Se definen como elementos formales del seguro los diferentes documentos que forman parte del contrato suscrito entre tomador y asegurador.

 

La solicitud

El documento con el que se solicita la contratación de un seguro. En él se recoge la voluntad de contratar un seguro, que el futuro tomador dirige a la entidad aseguradora, y debe contener la descripción del riesgo a asegurar, con el detalle que el asegurador necesite para conocer sus características y establecer, en función de las mismas, el precio y condiciones bajo las cuales puede otorgarse la garantía solicitada. Por ello la inexactitud, ocultamiento o falsedad de los datos solicitados tendrán efecto sobre la validez del contrato suscrito.
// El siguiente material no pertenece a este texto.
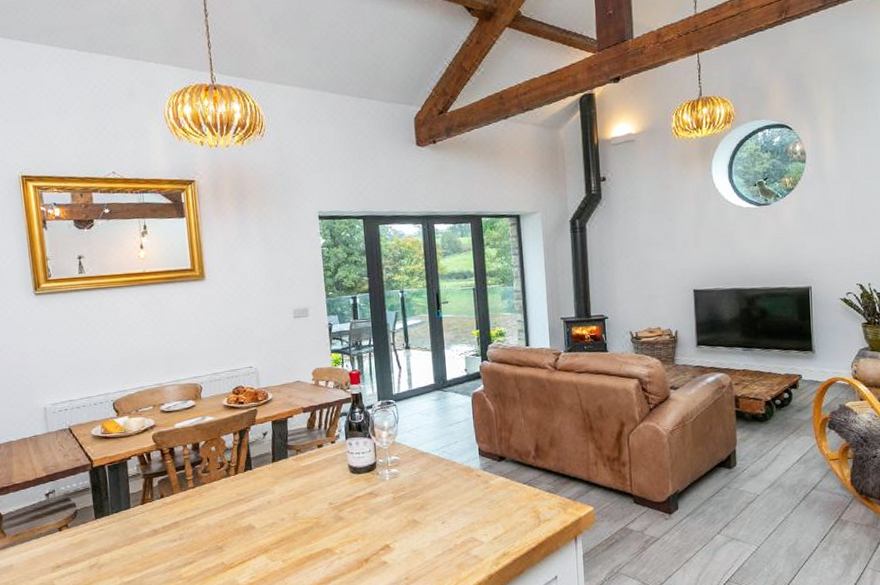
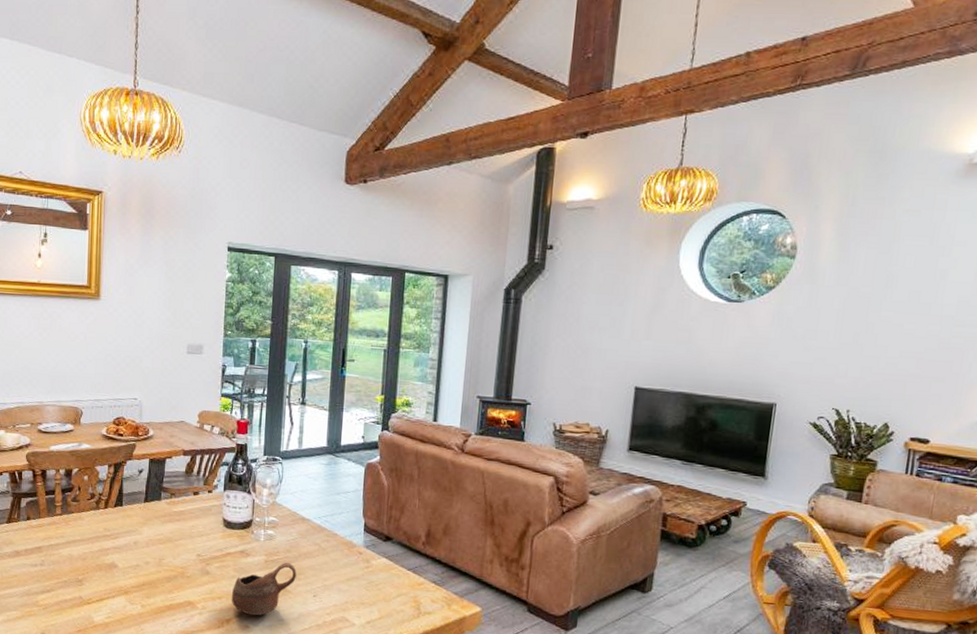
cup: none [366,496,424,551] -> present [231,562,297,616]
Una vez recibida la solicitud en la entidad, si de la información contenida se deduce que es un riesgo asegurable en las condiciones definidas, se procederá a la emisión del contrato; por el contrario, si las condiciones del riesgo son especiales, la entidad rechazará la solicitud o realizará una propuesta con las condiciones en las que está dispuesta a aceptar el seguro.

Generalmente presenta la forma de un impreso facilitado por la entidad aseguradora, conteniendo un cuestionario, muy diferente según el seguro de que se trate, y que el tomador del seguro deberá cumplimentar y suscribir en todos sus extremos.
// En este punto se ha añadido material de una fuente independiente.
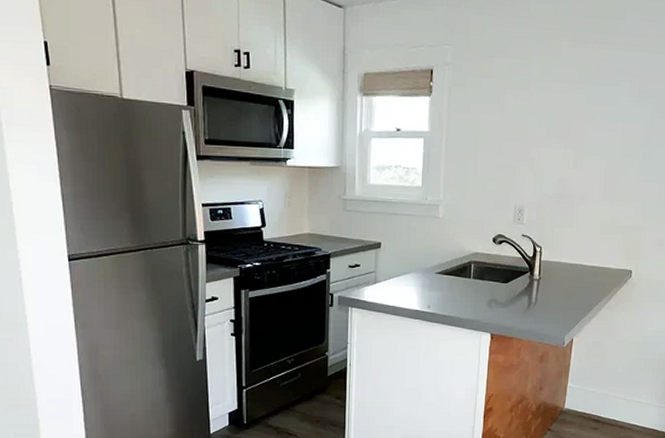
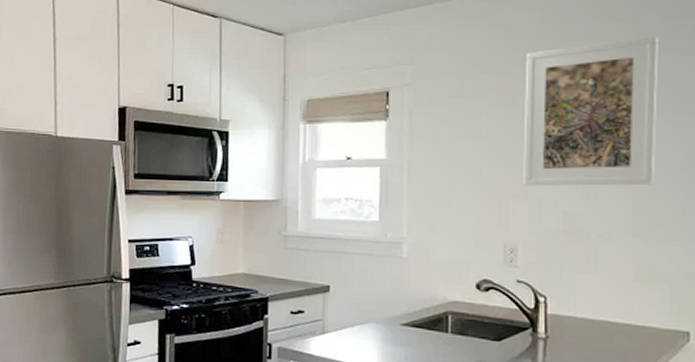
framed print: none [532,33,635,158] -> present [523,36,659,186]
La solicitud de seguro no vinculará al solicitante.

 

La proposición

La solicitud de seguro permitirá al asegurador hacer una valoración del riesgo, y si es necesario, formulará una proposición de seguro que posteriormente el tomador del seguro aceptará o no.

La proposición o propuesta de seguro es un documento emitido por la entidad aseguradora con base en la solicitud que formula el asegurado, en el cual el asegurador realiza una propuesta de las condiciones en las que acepta la cobertura del riesgo propuesto.

 Muchas veces la propuesta de seguro se realiza mediante la presentación de un proyecto de seguro, en el que figuran las condiciones que el asegurador propone para la aceptación del contrato.

La proposición de seguro por el asegurador vinculará al proponente durante un plazo de 15 días, 20 días para el seguro de automóviles. El contenido de la póliza deberá recoger los términos que figuraban en la proposición, y que el tomador tiene un plazo de un mes para pedir la corrección de dicha póliza; vencido este plazo sin reclamarlo, serán definitivas las condiciones que figuran en la misma.

El artículo 3 de la Ley de Contrato de Seguro obliga a entregar, junto con la proposición de seguro, las condiciones generales del contrato.

 

La carta de garantía

Carta de garantía es el documento que extiende la entidad aseguradora como documento provisional de la existencia de una determinada cobertura de seguro. Suele hacerse a petición del tomador o asegurado, cuando éstos precisan urgentemente justificar la existencia de un seguro sobre cierto riesgo, frente a eventuales acreedores, etc., y la entidad aseguradora no ha tenido todavía tiempo de emitir la correspondiente póliza.